I stepped back. “Sorry.”
Next, Connor sniffed the girl’s lips, opened and closed her jaw rapidly, and poked around inside her mouth, using his penlight as a probe. Then he turned her head from side to side on the table, making her look left and right. He spent some time feeling gently along her neck, almost caressing it with his fingers.
And then, quite abruptly, he stepped away from the body and said, “All right, I’m finished.”
And he walked out of the boardroom.
Graham looked up. “He never was worth a damn at a crime scene.”
I said, “Why do you say that? I hear he’s a great detective.”
“Oh, hell,” Graham said. “You can see for yourself. He doesn’t even know what to do. Doesn’t know procedure. Connor’s no detective. Connor has connections. That’s how he solved all those cases he’s so famous for. You remember the Arakawa honeymoon shootings? No? I guess it was before your time, Petey-san. When was that Arakawa case, Kelly?”
“Seventy-six,” Kelly said.
“Right, seventy-six. Big fucking case that year. Mr. and Mrs. Arakawa, a young couple visiting Los Angeles on their honeymoon, are standing on the curb in East L.A. when they get gunned down from a passing car. Drive-by gang-style shooting. Worse, at autopsy it turns out Mrs. Arakawa was pregnant. The press has a field day: L.A.P.D. can’t handle gang violence, is the way the story goes. Letters and money come from all over the city. Everyone is upset about what happened to this fresh young couple. And of course the detectives assigned to the case don’t discover shit. I mean, a case involving murdered Japanese nationals: they’re getting nowhere.
“So, after a week, Connor is called in. And he solves it in one day. A fucking miracle of detection. I mean, it’s a week later. The physical evidence is long gone, the bodies of the honeymooners are back in Osaka, the street corner where it happened is piled high in wilted flowers. But Connor is able to show that the youthful Mr. Arakawa is actually quite a bad boy in Osaka. He shows that the street-corner gangland shooting is actually a yakuza killing contracted in Japan to take place in America. And he shows that the nasty husband is the innocent bystander: they were really gunning for the wife, knowing she was pregnant, because it’s her father they wanted to teach a lesson. So. Connor turns it all around. Pretty fucking amazing, huh?”

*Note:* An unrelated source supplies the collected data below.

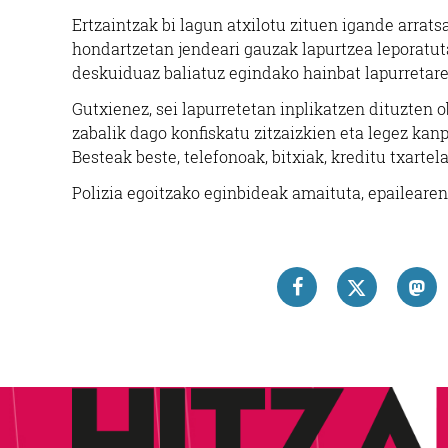
Ertzaintzak bi lagun atxilotu zituen igande arrat
hondartzetan jendeari gauzak lapurtzea leporatuta
deskuiduaz baliatuz egindako hainbat lapurretaren
Gutxienez, sei lapurretetan inplikatzen dituzten o
zabalik dago konfiskatu zitzaizkien eta legez kan
Besteak beste, telefonoak, bitxiak, kreditu txartela
Polizia egoitzako eginbideak amaituta, epailearen 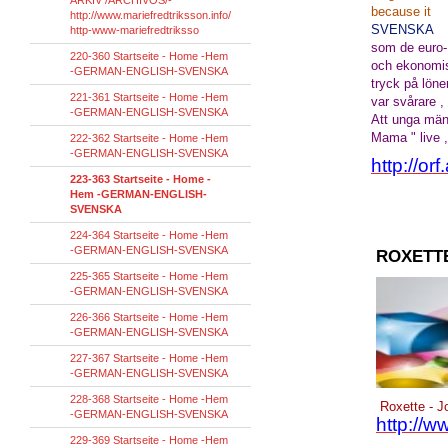
ARKIV /ARCHIVOS/-
because it
http://www.mariefredtriksson.info/
SVENSK
http-www-mariefredtriksso
som de euro- 
220-360 Startseite - Home -Hem
och ekonomisk
-GERMAN-ENGLISH-SVENSKA
tryck på löne
221-361 Startseite - Home -Hem
var svårare ,
-GERMAN-ENGLISH-SVENSKA
Att unga männ
Mama " live , 
222-362 Startseite - Home -Hem
-GERMAN-ENGLISH-SVENSKA
http://or
223-363 Startseite - Home -
Hem -GERMAN-ENGLISH-
SVENSKA
224-364 Startseite - Home -Hem
-GERMAN-ENGLISH-SVENSKA
ROXETT
225-365 Startseite - Home -Hem
-GERMAN-ENGLISH-SVENSKA
226-366 Startseite - Home -Hem
-GERMAN-ENGLISH-SVENSKA
227-367 Startseite - Home -Hem
-GERMAN-ENGLISH-SVENSKA
228-368 Startseite - Home -Hem
Roxette - Jo
-GERMAN-ENGLISH-SVENSKA
http://
229-369 Startseite - Home -Hem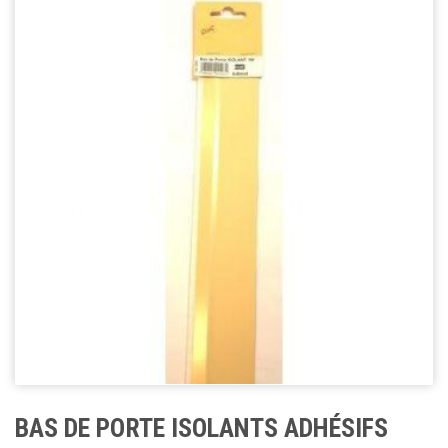
BAS DE PORTE ISOLANTS ADHÉSIFS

“And you think he did it all with his Japanese connections?”
“You tell me,” Graham said. “All I know is, pretty soon after that, he goes to Japan for a year.”
“Doing what?”
“I heard he worked as a security guy for a grateful Japanese company. They took care of him, is what it amounted to. He did a job for them, and they paid off. Anyway, that’s the way I figure it. Nobody really knows. But the man is not a detective. Christ: just look at him now.”
Out in the atrium, Connor was staring up at the high ceiling in a dreamy, reflective way. He looked first in one direction, and then another. He seemed to be trying to make up his mind. Suddenly, he walked briskly toward the elevators, as if he were leaving. Then without warning, he turned on his heel, and walked back to the center of the room, and stopped. Next, he began to inspect the leaves on the potted palm trees scattered around the room.
Graham shook his head. “What is this, gardening? I’m telling you, he’s a strange guy. You know he’s gone to Japan more than once. He always comes back. It never works out for him. Japan is like a woman that he can’t live with, and can’t live without, you know? Myself, I don’t fucking get it. I like America. At least, what’s left of it.”